TASK TO CARRY OUT: Word for word, output every line of the material below, minus pictures.

INFORMATION SUPPLIED:
_____
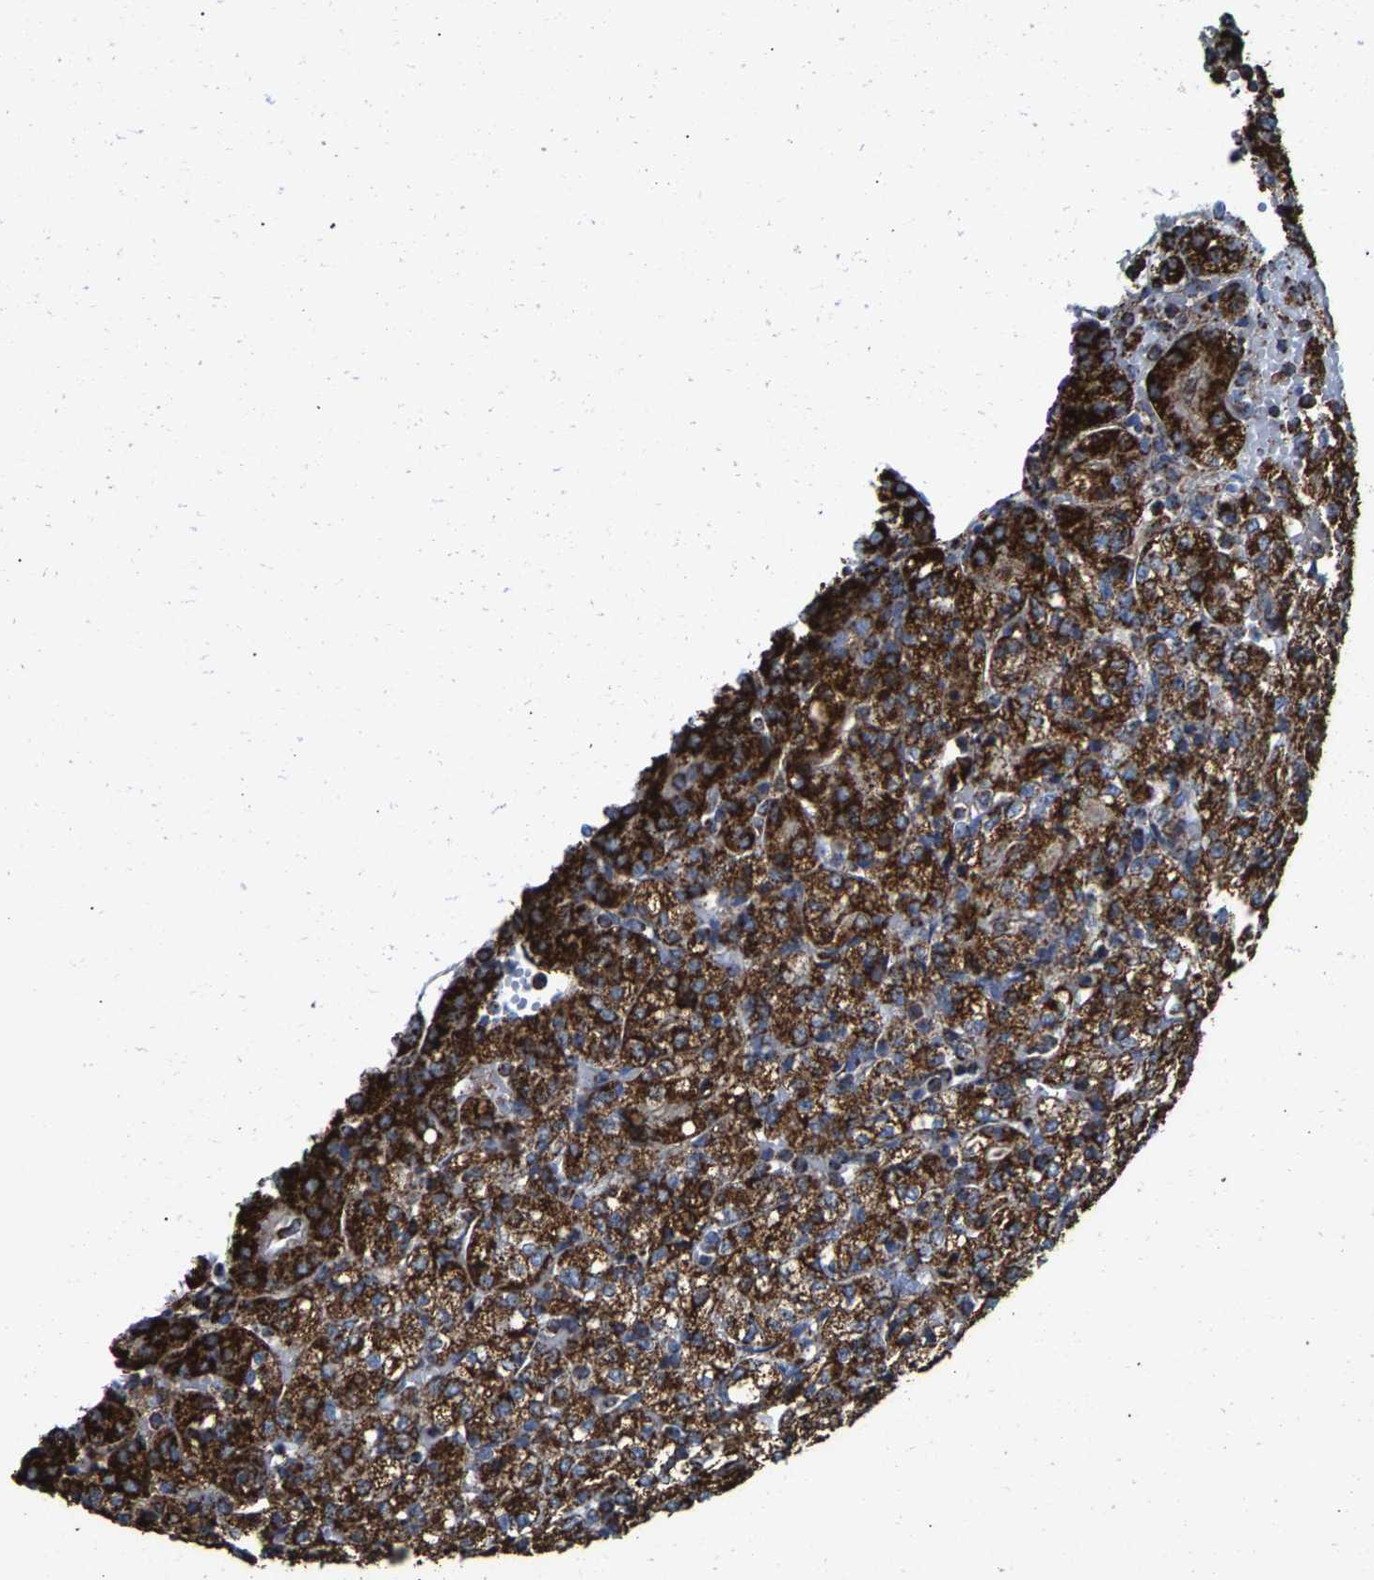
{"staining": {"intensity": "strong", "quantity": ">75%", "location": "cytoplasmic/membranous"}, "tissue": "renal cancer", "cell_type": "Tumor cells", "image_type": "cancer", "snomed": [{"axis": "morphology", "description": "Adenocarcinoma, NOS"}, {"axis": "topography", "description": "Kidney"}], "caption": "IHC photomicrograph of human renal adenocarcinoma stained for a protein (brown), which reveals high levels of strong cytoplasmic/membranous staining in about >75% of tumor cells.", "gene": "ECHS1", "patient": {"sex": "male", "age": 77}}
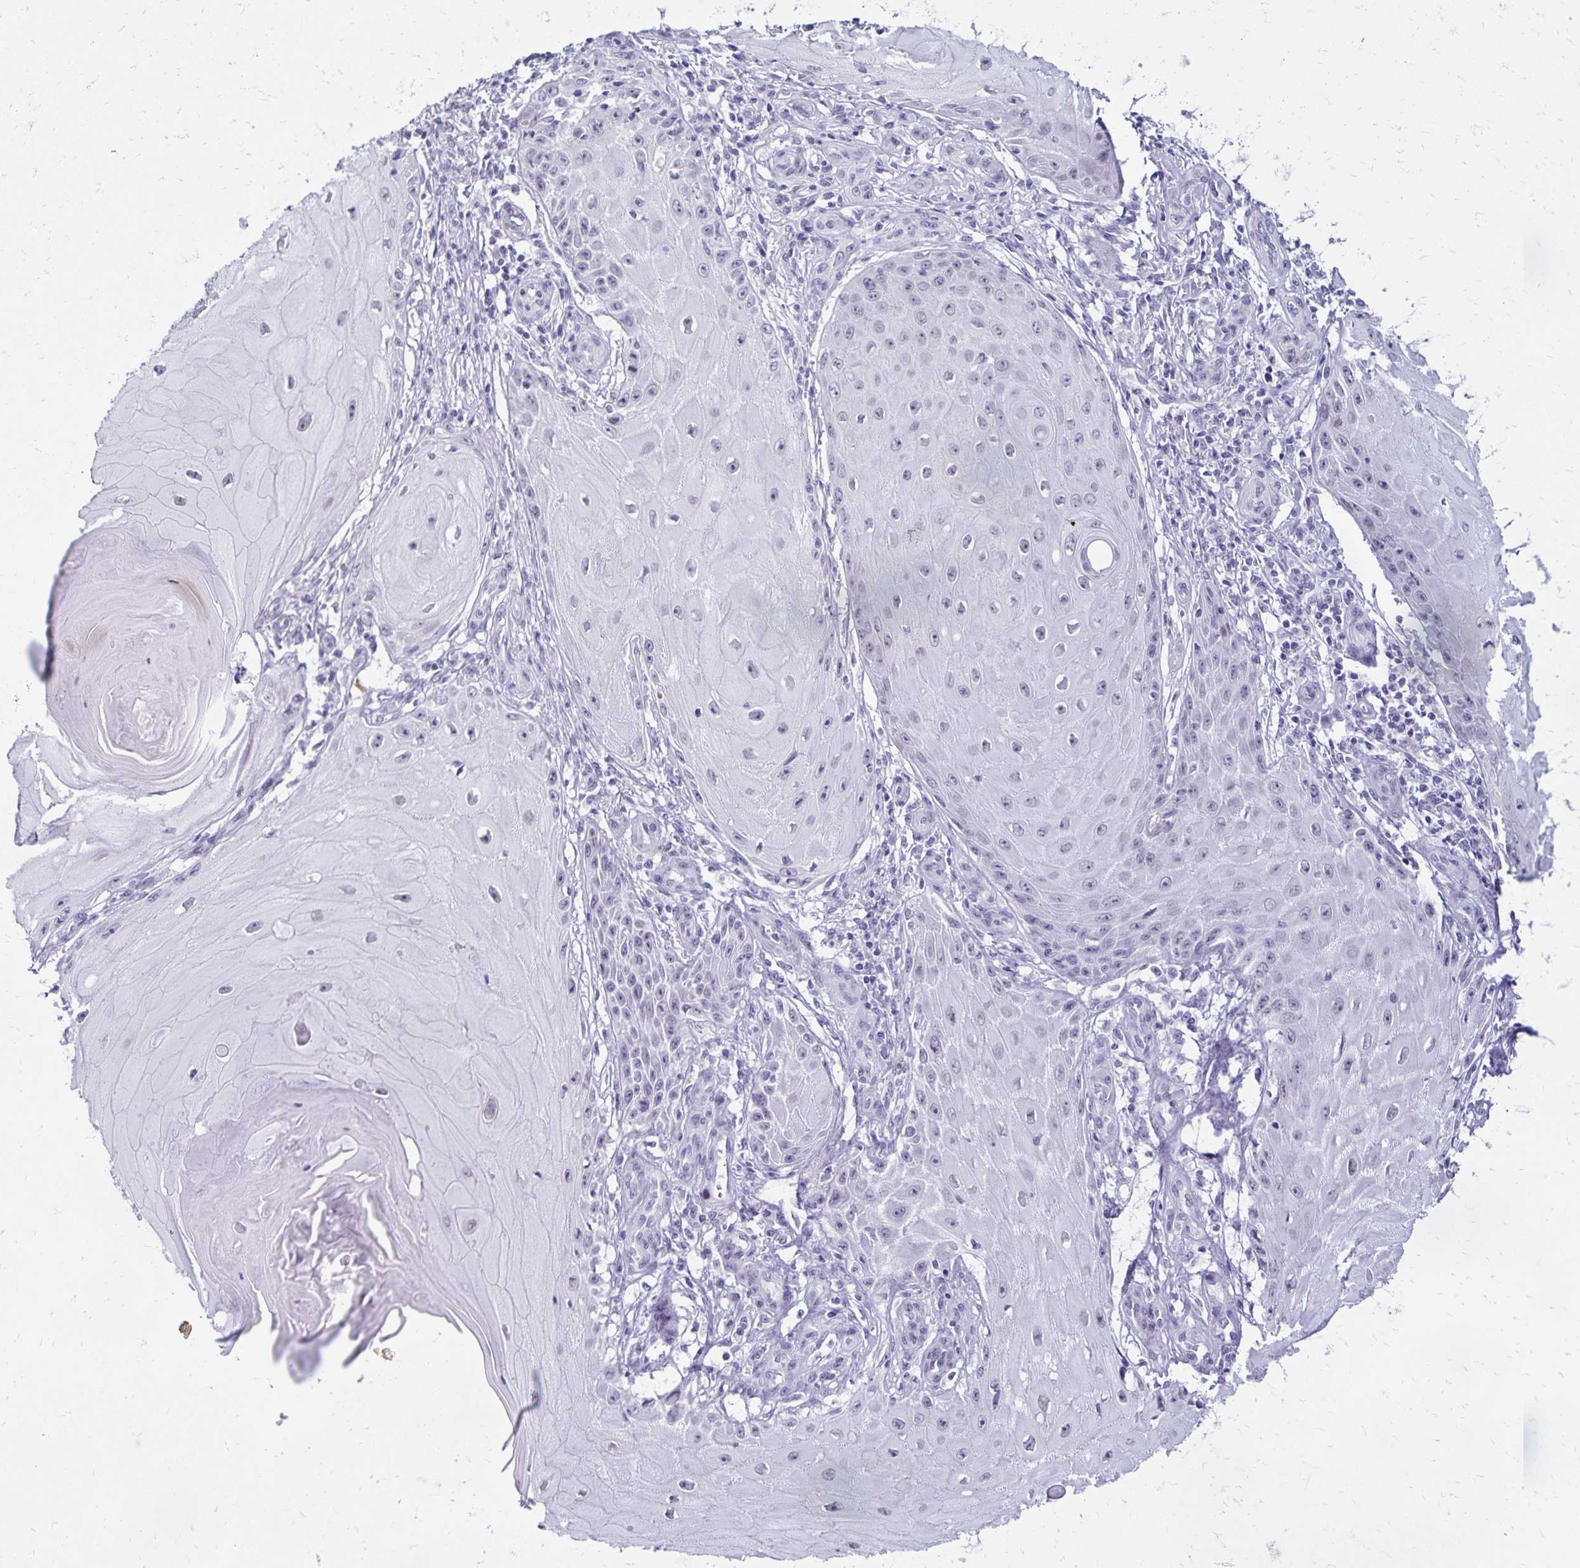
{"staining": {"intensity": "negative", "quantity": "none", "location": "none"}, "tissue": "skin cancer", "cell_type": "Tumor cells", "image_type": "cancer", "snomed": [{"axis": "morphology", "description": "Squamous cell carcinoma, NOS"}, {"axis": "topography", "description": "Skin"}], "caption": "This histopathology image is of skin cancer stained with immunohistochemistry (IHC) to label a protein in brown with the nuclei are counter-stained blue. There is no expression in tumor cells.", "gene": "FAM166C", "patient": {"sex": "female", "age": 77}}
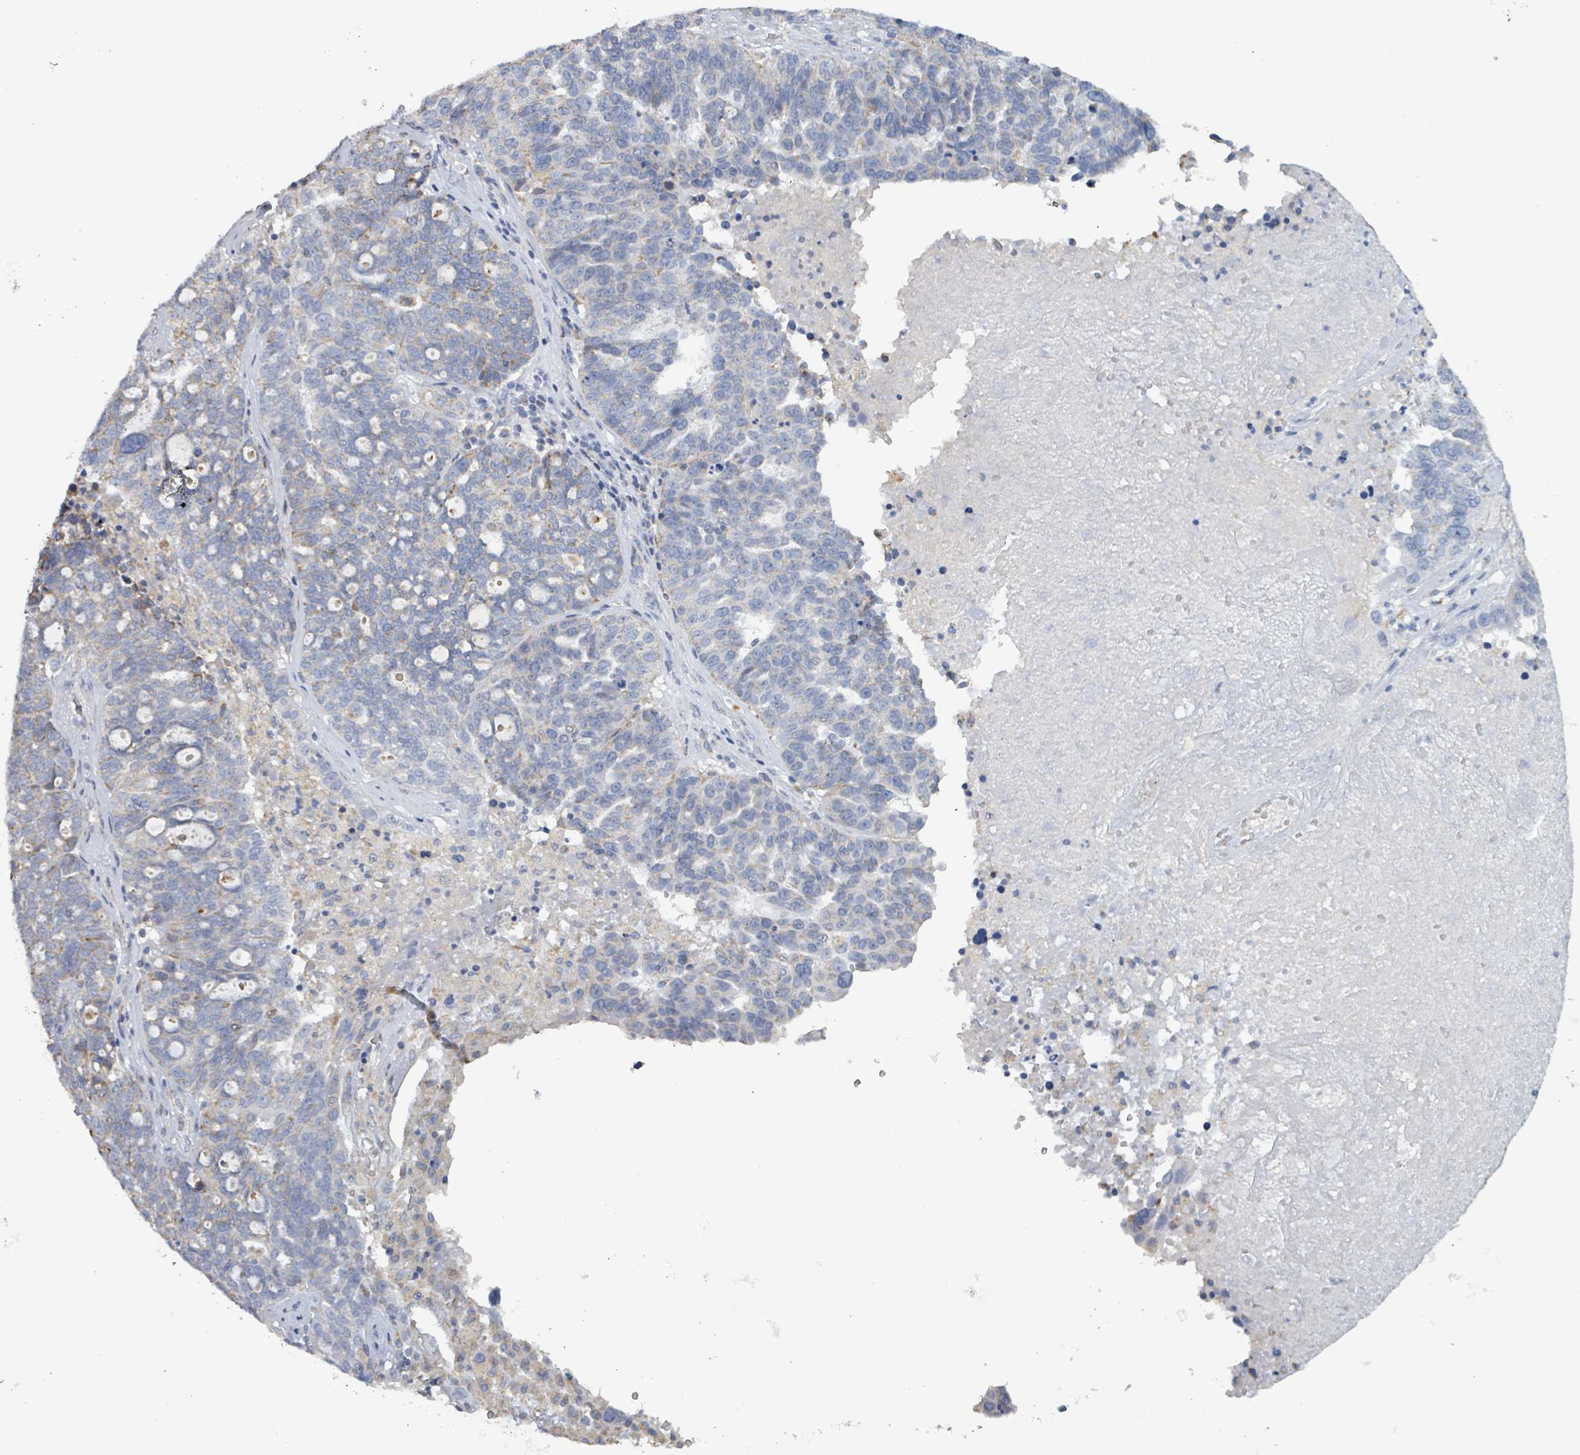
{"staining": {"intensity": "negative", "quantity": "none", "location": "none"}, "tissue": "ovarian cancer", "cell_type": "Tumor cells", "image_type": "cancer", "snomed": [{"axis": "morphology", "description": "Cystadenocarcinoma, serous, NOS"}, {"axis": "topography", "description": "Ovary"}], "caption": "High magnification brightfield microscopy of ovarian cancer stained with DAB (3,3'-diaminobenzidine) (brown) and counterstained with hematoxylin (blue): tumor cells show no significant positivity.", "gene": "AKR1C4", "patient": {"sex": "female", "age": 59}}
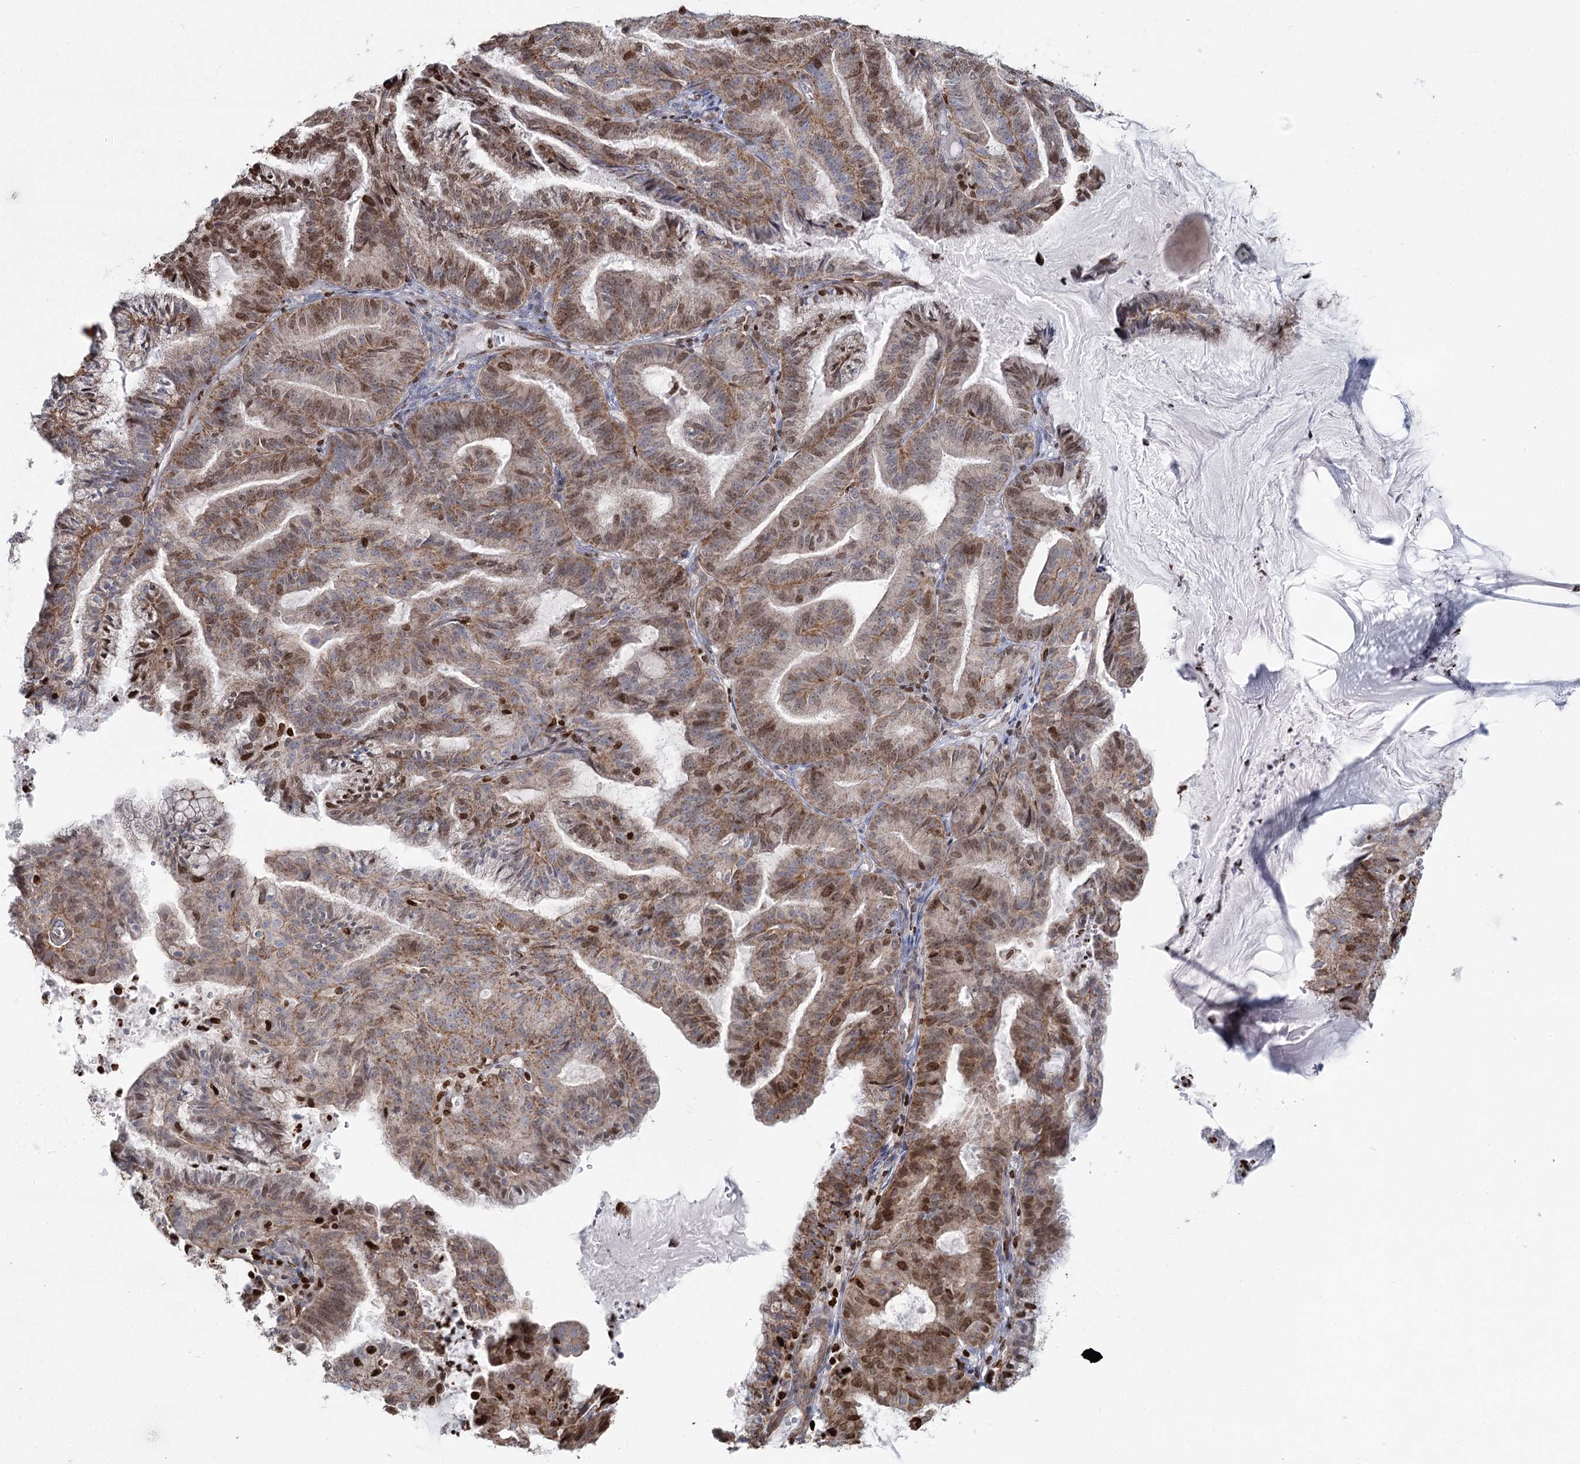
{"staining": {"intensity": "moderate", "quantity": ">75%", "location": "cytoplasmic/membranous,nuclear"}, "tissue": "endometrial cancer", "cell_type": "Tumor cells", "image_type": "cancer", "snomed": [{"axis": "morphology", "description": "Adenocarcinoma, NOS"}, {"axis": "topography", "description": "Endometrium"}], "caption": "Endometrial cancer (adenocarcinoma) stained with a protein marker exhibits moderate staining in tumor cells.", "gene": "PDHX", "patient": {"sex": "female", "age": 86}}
_____
ANSWER FOR THIS EXERCISE:
{"staining": {"intensity": "strong", "quantity": ">75%", "location": "cytoplasmic/membranous"}, "tissue": "renal cancer", "cell_type": "Tumor cells", "image_type": "cancer", "snomed": [{"axis": "morphology", "description": "Adenocarcinoma, NOS"}, {"axis": "topography", "description": "Kidney"}], "caption": "IHC photomicrograph of human renal adenocarcinoma stained for a protein (brown), which reveals high levels of strong cytoplasmic/membranous staining in about >75% of tumor cells.", "gene": "ECHS1", "patient": {"sex": "male", "age": 77}}
{"staining": {"intensity": "negative", "quantity": "none", "location": "none"}, "tissue": "skin cancer", "cell_type": "Tumor cells", "image_type": "cancer", "snomed": [{"axis": "morphology", "description": "Squamous cell carcinoma, NOS"}, {"axis": "topography", "description": "Skin"}], "caption": "This histopathology image is of skin cancer stained with immunohistochemistry (IHC) to label a protein in brown with the nuclei are counter-stained blue. There is no expression in tumor cells.", "gene": "FAM166C", "patient": {"sex": "female", "age": 77}}
{"staining": {"intensity": "negative", "quantity": "none", "location": "none"}, "tissue": "ovarian cancer", "cell_type": "Tumor cells", "image_type": "cancer", "snomed": [{"axis": "morphology", "description": "Cystadenocarcinoma, serous, NOS"}, {"axis": "topography", "description": "Ovary"}], "caption": "High magnification brightfield microscopy of ovarian cancer stained with DAB (3,3'-diaminobenzidine) (brown) and counterstained with hematoxylin (blue): tumor cells show no significant positivity.", "gene": "AKR1C4", "patient": {"sex": "female", "age": 59}}
{"staining": {"intensity": "moderate", "quantity": ">75%", "location": "cytoplasmic/membranous,nuclear"}, "tissue": "endometrial cancer", "cell_type": "Tumor cells", "image_type": "cancer", "snomed": [{"axis": "morphology", "description": "Adenocarcinoma, NOS"}, {"axis": "topography", "description": "Endometrium"}], "caption": "Endometrial cancer (adenocarcinoma) stained with a protein marker exhibits moderate staining in tumor cells.", "gene": "PDHX", "patient": {"sex": "female", "age": 86}}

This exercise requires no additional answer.